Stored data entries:
◆ ◆ ◆ ◆ ◆
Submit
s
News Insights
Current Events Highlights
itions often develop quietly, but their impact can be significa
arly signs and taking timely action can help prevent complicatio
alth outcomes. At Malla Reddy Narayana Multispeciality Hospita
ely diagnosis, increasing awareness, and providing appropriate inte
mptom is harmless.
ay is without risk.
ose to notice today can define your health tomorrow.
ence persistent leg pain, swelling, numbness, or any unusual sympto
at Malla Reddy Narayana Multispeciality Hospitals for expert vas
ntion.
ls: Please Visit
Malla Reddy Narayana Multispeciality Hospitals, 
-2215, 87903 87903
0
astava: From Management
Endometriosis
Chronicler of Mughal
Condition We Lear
◆ ◆ ◆ ◆ ◆
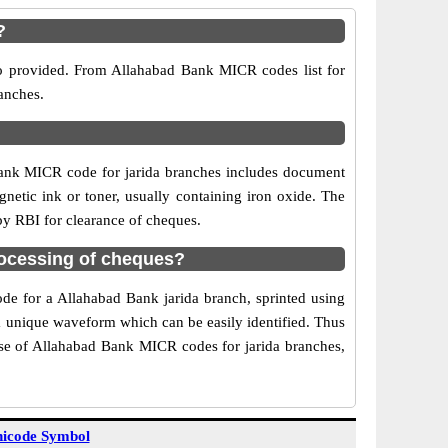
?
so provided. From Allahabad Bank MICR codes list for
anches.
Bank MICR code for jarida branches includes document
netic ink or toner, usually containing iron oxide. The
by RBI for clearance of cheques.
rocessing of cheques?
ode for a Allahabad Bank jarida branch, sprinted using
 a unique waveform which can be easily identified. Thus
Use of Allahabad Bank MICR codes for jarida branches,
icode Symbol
◆ ◆ ◆ ◆ ◆
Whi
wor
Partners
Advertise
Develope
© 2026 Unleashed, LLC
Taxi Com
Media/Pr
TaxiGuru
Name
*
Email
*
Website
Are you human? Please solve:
◆ ◆ ◆ ◆ ◆
§ **Brief**: Reproduce exactly the entries above, limited to the lines from the one with "Use of Allahabad" through the one with "icode Symbol", both included.

§ **Written response**:
Use of Allahabad Bank MICR codes for jarida branches,
icode Symbol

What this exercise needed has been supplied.